* TESTO:
•••

Il patrimonio immobiliare italiano è fragile, è ora di salvaguardarlo
In copertina: intervento dell’Onorevole Erica Mazzetti
Sfide e criticità del settore edilizio sul tavolo dell’incontro “Tutelare il patrimonio edilizio italiano. Prevenire le emergenze e programmare gli interventi: Il ruolo del fascicolo del fabbricato”
Circa la metà del costruito in Italia ha più di quarant’anni di vita. Partendo da questo semplice dato anagrafico appare chiara l’urgenza di intervenire prontamente per tutelare il presente e garantire il futuro del patrimonio immobiliare italiano. In questo quadro, a giocare un ruolo chiave è quella che si può definire “la carta di identità delle nostre case”, ovvero, il fascicolo del fabbricato, così come l’avviamento di un’importante opera di censimento e la digitalizzazione delle informazioni degli edifici nel nostro Paese.
Tre azioni che possono, sinergicamente, essere decisive per ripristinare una situazione, quella dello stato del patrimonio immobiliare italiano, emersa come quanto mai cruciale, in occasione dell’incontro “Tutelare il patrimonio edilizio italiano. Prevenire le emergenze e programmare gli interventi: Il ruolo del fascicolo del fabbricato” nell’ambito dell’evento “SAIE, la fiera delle Costruzioni: progettazione, edilizia, impianti” che si è tenuta a Bologna, lo scorso 12 ottobre, e che ha visto, tra gli altri, intervenire il Viceministro delle Infrastrutture e dei Trasporti, Galeazzo Bignami.

Lo stato di salute del nostro patrimonio immobiliare
Troppo vecchio e vulnerabile, parla chiaro la fotografia scattata dagli ultimi dati Cresme1, sulla base di un recente censimento che ha coinvolto 12,5 milioni di edifici residenziali italiani. Di questi, 2 su 10 sono risultati essere in pessime condizioni. Quello che si prospetta è, quindi, uno scenario per nulla rassicurante.
Inoltre, la presenza di un elevato numero di edifici bassi, 7,5 su 10 sono edifici mono-bifamiliari, comporta una tendenza ad una maggiore diffusione dell’edificato e di conseguenza una maggiore impermeabilizzazione dei suoli e una peggiore risposta ai fenomeni estremi legati alle precipitazioni. L’Italia detiene ben il 6,6% di superficie costruita contro il 4,2% nel resto d’Europa. Pesano, dunque, non solo la quantità e l’età anagrafica degli edifici, quanto anche le dimensioni, spesso eccessive, di questi ultimi e gli interventi che, negli anni, sono stati eseguiti in maniera approssimativa e inappropriata. Un insieme di criticità che rendono il nostro patrimonio immobiliare particolarmente vulnerabile soprattutto oggi che gli eventi connessi ai rischi ambientali, sismici e idrogeologici sono all’ordine del giorno.
1. Ricerca Cresme sullo stato del rischio del patrimonio edilizio italiano 2023.

•••

* RIGHE DI DATI:
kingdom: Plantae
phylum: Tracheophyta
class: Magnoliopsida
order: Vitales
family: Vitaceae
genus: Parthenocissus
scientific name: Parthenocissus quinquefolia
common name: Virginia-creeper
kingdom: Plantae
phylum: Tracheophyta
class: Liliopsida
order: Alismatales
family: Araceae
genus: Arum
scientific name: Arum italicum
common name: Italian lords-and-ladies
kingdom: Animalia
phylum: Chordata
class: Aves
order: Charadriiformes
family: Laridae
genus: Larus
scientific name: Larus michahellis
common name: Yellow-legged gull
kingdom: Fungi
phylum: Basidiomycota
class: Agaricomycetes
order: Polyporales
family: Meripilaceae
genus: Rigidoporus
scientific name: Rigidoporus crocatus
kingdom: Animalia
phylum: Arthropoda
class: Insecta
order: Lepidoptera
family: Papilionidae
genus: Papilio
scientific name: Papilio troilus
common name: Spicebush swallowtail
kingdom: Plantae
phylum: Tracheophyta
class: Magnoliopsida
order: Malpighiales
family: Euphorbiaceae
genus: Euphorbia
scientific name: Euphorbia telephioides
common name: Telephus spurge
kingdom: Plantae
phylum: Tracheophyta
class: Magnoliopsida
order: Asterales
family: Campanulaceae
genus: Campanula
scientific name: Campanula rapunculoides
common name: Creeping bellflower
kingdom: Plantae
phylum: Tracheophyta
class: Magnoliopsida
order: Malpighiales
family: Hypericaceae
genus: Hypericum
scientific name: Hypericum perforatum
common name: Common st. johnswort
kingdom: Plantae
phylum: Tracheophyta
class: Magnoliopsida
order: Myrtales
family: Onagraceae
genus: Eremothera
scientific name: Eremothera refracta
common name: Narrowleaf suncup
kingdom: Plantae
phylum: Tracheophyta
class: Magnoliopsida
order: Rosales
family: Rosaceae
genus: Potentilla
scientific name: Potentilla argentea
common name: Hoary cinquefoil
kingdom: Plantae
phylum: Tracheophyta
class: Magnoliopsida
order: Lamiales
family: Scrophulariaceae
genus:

•••

Prosegui il testo sul patrimonio immobiliare italiano dal punto in cui si interrompe. I record non servono per lo svolgimento.

* RISULTATO:
Il fattore ambientale
Negli ultimi anni, l’Italia ha assistito a un’intensificazione di eventi climatici estremi in molte zone della penisola. Basti pensare che solo nel 2023 il nostro Paese ha registrato ben 378 eventi estremi, un dato che quest’anno prevede un netto aumento del 22% secondo le stime di Legambiente. Le piogge torrenziali, le esondazioni, le frane che si sono abbattute provocando enormi danni alla popolazione e al patrimonio edilizio, rendono urgente un significativo intervento strutturale.
In questo senso, la questione ambientale accende non una spia ma un faro sul delicato stato di salute degli immobili italiani. Se parliamo di pericolo sismico, ad esempio, quello che più preoccupa non è tanto il rischio considerato moderato in Italia rispetto all’Europa, quanto, invece, i danni strutturali che esso può generare e che rappresentano il vero problema alla luce dello stato attuale degli edifici residenziali. Nella fattispecie, in quelle zone classificate dal livello 1 al livello 3 di rischio sismico, oltre la metà del costruito, pari al 56%, risulta non essere assolutamente adeguata a sostenere un evento sismico.
Assicurarsi o non assicurarsi?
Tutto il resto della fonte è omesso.